Girnys didn’t go home for two days immediately after the attacks, but the effects stayed with him and other New Yorkers much longer.
The church he belonged to, St. Ephrem’s, lost 12 of its members on 9/11.
Girnys’s son had begun his second day of high school on Sept. 11, and many of classmates had parents who were police officers and civil servants.
His brother-in-law was on the 31st floor of the second tower when the planes hit. He was one of the lucky ones who ignored commands to sit tight and instead “ran the hell out of the building,” Girnys said.
Commutes lengthened exponentially. The five-mile drive between the two hospitals where Girnys worked took an hour and a half as security checked every car.
“Every day you were greeted by police in riot gear. Anywhere that you would go you had to show identification,” he said. “It was like any crazy movie you would see where there was a takeover, like an armed occupation.”
Throughout all the reminders of the terror, a horrible smell lingered.

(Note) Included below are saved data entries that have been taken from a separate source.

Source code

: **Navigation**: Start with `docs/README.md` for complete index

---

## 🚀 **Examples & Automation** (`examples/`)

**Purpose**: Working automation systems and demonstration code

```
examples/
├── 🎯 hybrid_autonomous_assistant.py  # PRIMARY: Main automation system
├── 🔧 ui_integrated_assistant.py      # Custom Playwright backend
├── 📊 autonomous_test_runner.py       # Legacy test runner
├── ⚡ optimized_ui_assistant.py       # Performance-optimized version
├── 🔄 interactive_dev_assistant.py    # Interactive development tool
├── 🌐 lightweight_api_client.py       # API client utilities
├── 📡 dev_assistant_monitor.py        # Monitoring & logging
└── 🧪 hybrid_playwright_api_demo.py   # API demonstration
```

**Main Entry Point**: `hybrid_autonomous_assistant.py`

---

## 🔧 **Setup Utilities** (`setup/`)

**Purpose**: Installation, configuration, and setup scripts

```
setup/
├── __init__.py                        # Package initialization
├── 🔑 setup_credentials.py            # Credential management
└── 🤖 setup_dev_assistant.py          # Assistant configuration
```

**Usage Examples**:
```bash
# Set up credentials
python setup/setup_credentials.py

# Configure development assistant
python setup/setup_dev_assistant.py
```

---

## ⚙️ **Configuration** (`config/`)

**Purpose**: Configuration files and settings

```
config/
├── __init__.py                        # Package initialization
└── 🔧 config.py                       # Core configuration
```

“That soot stayed for at least three months all over the city. Some days when the wind would blow right it just smelled like a slaughterhouse. It was just a horrendous odor of destruction,” Girnys said.
He’s six years removed now from living in New York, but Girnys said it’s very emotionally taxing to visit ground zero. Still, he wants to go when he visits in a month.
He likes the concept of the National September 11 Memorial & Museum, saying it will aid healing. His only problem is that the builders are keeping religion out of it.
“In the early days, religion was the only thing that kept the people together. ... In times of disaster, they go looking for spiritual support,” Girnys said.
He has a personal connection to the memorial. His son, who was starting high school in September 2001, is now an electrical engineer.
“For the last two years, his project for the firm he works with is building the memorial,” Girnys said. “That gives me peace.”